[Passage provided Boundary: Start]

By Garsha Vazirian

Omitted truths, commissioned lies

October 29, 2025 - 20:24
When ownership, access, and censorship render Western media complicit in atrocity

TEHRAN – For decades, the Western mainstream press styled itself as guardian of truth—professing a duty to call out violence, confront power, and shield readers from propaganda’s gloss.

Today, that claim rings hollow. Audiences aren’t drifting away solely because of streaming platforms, apps, or social media. They’re leaving because the very institutions they once trusted have too often bartered truth for access, and integrity for the favor of power.

The recent pledge by more than 300 writers, scholars, and public intellectuals to stop contributing to The New York Times's opinion pages is a watershed.

Their letter lays bare the paper’s “entrenched anti-Palestinian bias,” demands a comprehensive review of its Palestine reporting, a ban on op-ed contributions from journalists who served in the Israeli military, and the retraction of the widely debunked December 2023 investigation “Screams Without Words.”

The New York Times’ Zionist rot runs through its pages. Former editor Bill Keller oversaw the coverage that helped pave the road to the Iraq war, serving Israeli regional aims by eliminating Saddam Hussein, all built on fabricated claims of weapons of mass destruction.

Jodi Rudoren, living in a Nakba-stolen Jerusalem (al-Quds) home once tied to Thomas Friedman, echoed the talking points of ADL chief Abe Foxman.

Ronen Bergman, a veteran of Israeli military intelligence, praises AIPAC for preserving Israel’s “haven” and acts as an unquestioning stenographer for the regime’s intelligence apparatus.

[Passage provided Boundary: End]
[Entries supplied Boundary: Start]

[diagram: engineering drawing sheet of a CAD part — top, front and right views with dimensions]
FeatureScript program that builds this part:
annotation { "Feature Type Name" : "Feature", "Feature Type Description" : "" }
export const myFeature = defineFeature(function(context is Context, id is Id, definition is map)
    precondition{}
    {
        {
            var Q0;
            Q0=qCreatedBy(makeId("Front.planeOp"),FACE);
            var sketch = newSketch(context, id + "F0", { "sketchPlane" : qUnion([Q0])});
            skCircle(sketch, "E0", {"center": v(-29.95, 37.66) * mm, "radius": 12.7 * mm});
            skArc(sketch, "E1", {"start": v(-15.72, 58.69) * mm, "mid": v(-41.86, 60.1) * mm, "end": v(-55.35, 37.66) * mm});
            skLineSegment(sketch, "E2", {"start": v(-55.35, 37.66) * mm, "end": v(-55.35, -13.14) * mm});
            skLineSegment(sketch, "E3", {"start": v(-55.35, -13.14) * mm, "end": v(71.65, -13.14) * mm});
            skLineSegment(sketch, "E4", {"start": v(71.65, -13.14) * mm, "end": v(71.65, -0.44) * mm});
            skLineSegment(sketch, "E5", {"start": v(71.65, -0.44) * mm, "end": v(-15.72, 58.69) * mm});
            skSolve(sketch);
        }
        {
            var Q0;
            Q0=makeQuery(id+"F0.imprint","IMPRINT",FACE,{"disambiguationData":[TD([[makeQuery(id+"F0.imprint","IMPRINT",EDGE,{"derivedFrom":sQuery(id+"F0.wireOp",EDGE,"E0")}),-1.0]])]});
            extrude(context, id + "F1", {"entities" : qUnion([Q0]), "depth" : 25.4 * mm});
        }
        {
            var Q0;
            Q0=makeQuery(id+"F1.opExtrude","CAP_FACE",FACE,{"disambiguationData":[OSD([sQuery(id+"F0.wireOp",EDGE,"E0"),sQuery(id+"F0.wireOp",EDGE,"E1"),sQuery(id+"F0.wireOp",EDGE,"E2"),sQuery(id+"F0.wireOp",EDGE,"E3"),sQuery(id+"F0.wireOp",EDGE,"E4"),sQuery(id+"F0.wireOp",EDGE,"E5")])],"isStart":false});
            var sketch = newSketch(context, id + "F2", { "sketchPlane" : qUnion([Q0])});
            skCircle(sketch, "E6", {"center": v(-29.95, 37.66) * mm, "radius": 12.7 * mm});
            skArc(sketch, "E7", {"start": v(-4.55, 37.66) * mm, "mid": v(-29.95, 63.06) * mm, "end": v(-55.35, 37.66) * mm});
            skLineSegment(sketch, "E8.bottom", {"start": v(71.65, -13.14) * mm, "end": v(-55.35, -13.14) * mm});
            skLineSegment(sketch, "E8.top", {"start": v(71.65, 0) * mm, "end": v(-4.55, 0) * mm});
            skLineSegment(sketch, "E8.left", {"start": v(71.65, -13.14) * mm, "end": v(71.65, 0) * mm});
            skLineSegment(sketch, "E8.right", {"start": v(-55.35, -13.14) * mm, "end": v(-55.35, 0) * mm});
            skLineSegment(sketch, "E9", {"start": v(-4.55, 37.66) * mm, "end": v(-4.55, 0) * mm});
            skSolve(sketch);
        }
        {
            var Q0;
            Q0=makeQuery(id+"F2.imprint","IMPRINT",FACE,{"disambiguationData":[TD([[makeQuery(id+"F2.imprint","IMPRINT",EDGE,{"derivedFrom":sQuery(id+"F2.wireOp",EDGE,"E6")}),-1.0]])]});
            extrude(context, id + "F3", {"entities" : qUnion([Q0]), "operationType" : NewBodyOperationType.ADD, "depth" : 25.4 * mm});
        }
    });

[Entries supplied Boundary: End]

According to the opinion piece on Western media, how many people pledged to stop contributing to The New York Times's opinion pages?

More than 300 writers, scholars, and public intellectuals made the pledge.